— What you should do —
Reproduce the records exactly.

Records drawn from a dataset
* * *

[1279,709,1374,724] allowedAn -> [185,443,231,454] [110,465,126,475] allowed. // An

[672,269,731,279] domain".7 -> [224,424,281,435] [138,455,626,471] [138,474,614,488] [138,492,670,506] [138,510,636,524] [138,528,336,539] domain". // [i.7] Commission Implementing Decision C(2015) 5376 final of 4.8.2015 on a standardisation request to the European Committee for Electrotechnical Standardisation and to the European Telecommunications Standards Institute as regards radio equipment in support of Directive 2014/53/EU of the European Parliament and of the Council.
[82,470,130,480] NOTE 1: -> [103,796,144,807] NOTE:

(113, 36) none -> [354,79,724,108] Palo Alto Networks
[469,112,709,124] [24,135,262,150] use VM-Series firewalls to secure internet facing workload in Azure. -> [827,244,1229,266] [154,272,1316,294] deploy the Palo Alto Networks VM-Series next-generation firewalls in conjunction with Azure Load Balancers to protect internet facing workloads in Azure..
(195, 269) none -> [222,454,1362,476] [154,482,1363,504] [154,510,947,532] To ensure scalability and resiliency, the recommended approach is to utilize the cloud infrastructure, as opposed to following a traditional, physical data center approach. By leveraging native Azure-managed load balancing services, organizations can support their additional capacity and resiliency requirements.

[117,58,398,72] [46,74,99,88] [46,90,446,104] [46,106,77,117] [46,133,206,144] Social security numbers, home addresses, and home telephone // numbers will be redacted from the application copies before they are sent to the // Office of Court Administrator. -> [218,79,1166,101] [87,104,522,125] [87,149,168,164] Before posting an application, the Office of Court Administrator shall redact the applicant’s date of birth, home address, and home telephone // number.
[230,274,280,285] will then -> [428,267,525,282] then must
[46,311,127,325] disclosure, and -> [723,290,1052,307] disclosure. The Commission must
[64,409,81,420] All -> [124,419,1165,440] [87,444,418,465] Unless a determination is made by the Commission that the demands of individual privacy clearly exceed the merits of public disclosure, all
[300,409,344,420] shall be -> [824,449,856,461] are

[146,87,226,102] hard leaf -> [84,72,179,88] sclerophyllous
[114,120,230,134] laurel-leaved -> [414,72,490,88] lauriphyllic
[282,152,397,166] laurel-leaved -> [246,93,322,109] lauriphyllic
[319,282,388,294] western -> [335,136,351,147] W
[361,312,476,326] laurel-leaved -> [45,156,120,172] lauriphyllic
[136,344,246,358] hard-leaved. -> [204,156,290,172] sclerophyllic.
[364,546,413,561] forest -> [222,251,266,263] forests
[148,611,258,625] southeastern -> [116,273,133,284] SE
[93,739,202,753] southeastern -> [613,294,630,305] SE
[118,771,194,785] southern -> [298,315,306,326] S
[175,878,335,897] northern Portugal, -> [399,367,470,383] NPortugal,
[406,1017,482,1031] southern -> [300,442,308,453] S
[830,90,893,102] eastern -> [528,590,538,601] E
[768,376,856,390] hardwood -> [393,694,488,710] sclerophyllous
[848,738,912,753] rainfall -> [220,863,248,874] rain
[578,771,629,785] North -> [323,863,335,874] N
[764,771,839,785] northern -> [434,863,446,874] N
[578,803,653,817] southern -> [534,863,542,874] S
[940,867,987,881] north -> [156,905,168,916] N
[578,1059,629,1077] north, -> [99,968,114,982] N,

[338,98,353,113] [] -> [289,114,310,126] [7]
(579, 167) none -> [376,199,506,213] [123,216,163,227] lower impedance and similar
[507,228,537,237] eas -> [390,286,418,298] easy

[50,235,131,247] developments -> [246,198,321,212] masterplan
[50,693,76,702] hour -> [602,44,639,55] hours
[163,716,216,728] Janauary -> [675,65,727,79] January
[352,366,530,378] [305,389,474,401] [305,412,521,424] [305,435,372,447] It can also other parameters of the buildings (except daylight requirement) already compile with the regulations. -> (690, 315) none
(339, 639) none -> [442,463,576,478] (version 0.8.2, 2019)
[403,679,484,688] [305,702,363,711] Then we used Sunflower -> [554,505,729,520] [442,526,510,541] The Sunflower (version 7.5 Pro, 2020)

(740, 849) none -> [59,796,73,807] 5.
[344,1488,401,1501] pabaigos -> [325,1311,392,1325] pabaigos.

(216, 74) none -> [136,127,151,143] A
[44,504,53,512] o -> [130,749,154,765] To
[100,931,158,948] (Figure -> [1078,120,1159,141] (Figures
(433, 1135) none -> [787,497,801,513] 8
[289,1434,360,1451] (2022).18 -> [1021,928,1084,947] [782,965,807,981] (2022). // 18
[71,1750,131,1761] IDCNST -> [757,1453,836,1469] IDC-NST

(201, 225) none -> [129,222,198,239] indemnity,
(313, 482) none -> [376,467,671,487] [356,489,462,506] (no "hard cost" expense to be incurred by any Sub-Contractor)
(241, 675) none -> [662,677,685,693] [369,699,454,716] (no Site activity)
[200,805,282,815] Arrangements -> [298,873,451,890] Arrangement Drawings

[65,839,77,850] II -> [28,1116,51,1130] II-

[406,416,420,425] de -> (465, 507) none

* * *

— Solved problem —
[1279,709,1374,724] allowedAn -> [185,443,231,454] [110,465,126,475] allowed. // An

[672,269,731,279] domain".7 -> [224,424,281,435] [138,455,626,471] [138,474,614,488] [138,492,670,506] [138,510,636,524] [138,528,336,539] domain". // [i.7] Commission Implementing Decision C(2015) 5376 final of 4.8.2015 on a standardisation request to the European Committee for Electrotechnical Standardisation and to the European Telecommunications Standards Institute as regards radio equipment in support of Directive 2014/53/EU of the European Parliament and of the Council.
[82,470,130,480] NOTE 1: -> [103,796,144,807] NOTE:

(113, 36) none -> [354,79,724,108] Palo Alto Networks
[469,112,709,124] [24,135,262,150] use VM-Series firewalls to secure internet facing workload in Azure. -> [827,244,1229,266] [154,272,1316,294] deploy the Palo Alto Networks VM-Series next-generation firewalls in conjunction with Azure Load Balancers to protect internet facing workloads in Azure..
(195, 269) none -> [222,454,1362,476] [154,482,1363,504] [154,510,947,532] To ensure scalability and resiliency, the recommended approach is to utilize the cloud infrastructure, as opposed to following a traditional, physical data center approach. By leveraging native Azure-managed load balancing services, organizations can support their additional capacity and resiliency requirements.

[117,58,398,72] [46,74,99,88] [46,90,446,104] [46,106,77,117] [46,133,206,144] Social security numbers, home addresses, and home telephone // numbers will be redacted from the application copies before they are sent to the // Office of Court Administrator. -> [218,79,1166,101] [87,104,522,125] [87,149,168,164] Before posting an application, the Office of Court Administrator shall redact the applicant’s date of birth, home address, and home telephone // number.
[230,274,280,285] will then -> [428,267,525,282] then must
[46,311,127,325] disclosure, and -> [723,290,1052,307] disclosure. The Commission must
[64,409,81,420] All -> [124,419,1165,440] [87,444,418,465] Unless a determination is made by the Commission that the demands of individual privacy clearly exceed the merits of public disclosure, all
[300,409,344,420] shall be -> [824,449,856,461] are

[146,87,226,102] hard leaf -> [84,72,179,88] sclerophyllous
[114,120,230,134] laurel-leaved -> [414,72,490,88] lauriphyllic
[282,152,397,166] laurel-leaved -> [246,93,322,109] lauriphyllic
[319,282,388,294] western -> [335,136,351,147] W
[361,312,476,326] laurel-leaved -> [45,156,120,172] lauriphyllic
[136,344,246,358] hard-leaved. -> [204,156,290,172] sclerophyllic.
[364,546,413,561] forest -> [222,251,266,263] forests
[148,611,258,625] southeastern -> [116,273,133,284] SE
[93,739,202,753] southeastern -> [613,294,630,305] SE
[118,771,194,785] southern -> [298,315,306,326] S
[175,878,335,897] northern Portugal, -> [399,367,470,383] NPortugal,
[406,1017,482,1031] southern -> [300,442,308,453] S
[830,90,893,102] eastern -> [528,590,538,601] E
[768,376,856,390] hardwood -> [393,694,488,710] sclerophyllous
[848,738,912,753] rainfall -> [220,863,248,874] rain
[578,771,629,785] North -> [323,863,335,874] N
[764,771,839,785] northern -> [434,863,446,874] N
[578,803,653,817] southern -> [534,863,542,874] S
[940,867,987,881] north -> [156,905,168,916] N
[578,1059,629,1077] north, -> [99,968,114,982] N,

[338,98,353,113] [] -> [289,114,310,126] [7]
(579, 167) none -> [376,199,506,213] [123,216,163,227] lower impedance and similar
[507,228,537,237] eas -> [390,286,418,298] easy

[50,235,131,247] developments -> [246,198,321,212] masterplan
[50,693,76,702] hour -> [602,44,639,55] hours
[163,716,216,728] Janauary -> [675,65,727,79] January
[352,366,530,378] [305,389,474,401] [305,412,521,424] [305,435,372,447] It can also other parameters of the buildings (except daylight requirement) already compile with the regulations. -> (690, 315) none
(339, 639) none -> [442,463,576,478] (version 0.8.2, 2019)
[403,679,484,688] [305,702,363,711] Then we used Sunflower -> [554,505,729,520] [442,526,510,541] The Sunflower (version 7.5 Pro, 2020)

(740, 849) none -> [59,796,73,807] 5.
[344,1488,401,1501] pabaigos -> [325,1311,392,1325] pabaigos.

(216, 74) none -> [136,127,151,143] A
[44,504,53,512] o -> [130,749,154,765] To
[100,931,158,948] (Figure -> [1078,120,1159,141] (Figures
(433, 1135) none -> [787,497,801,513] 8
[289,1434,360,1451] (2022).18 -> [1021,928,1084,947] [782,965,807,981] (2022). // 18
[71,1750,131,1761] IDCNST -> [757,1453,836,1469] IDC-NST

(201, 225) none -> [129,222,198,239] indemnity,
(313, 482) none -> [376,467,671,487] [356,489,462,506] (no "hard cost" expense to be incurred by any Sub-Contractor)
(241, 675) none -> [662,677,685,693] [369,699,454,716] (no Site activity)
[200,805,282,815] Arrangements -> [298,873,451,890] Arrangement Drawings

[65,839,77,850] II -> [28,1116,51,1130] II-

[406,416,420,425] de -> (465, 507) none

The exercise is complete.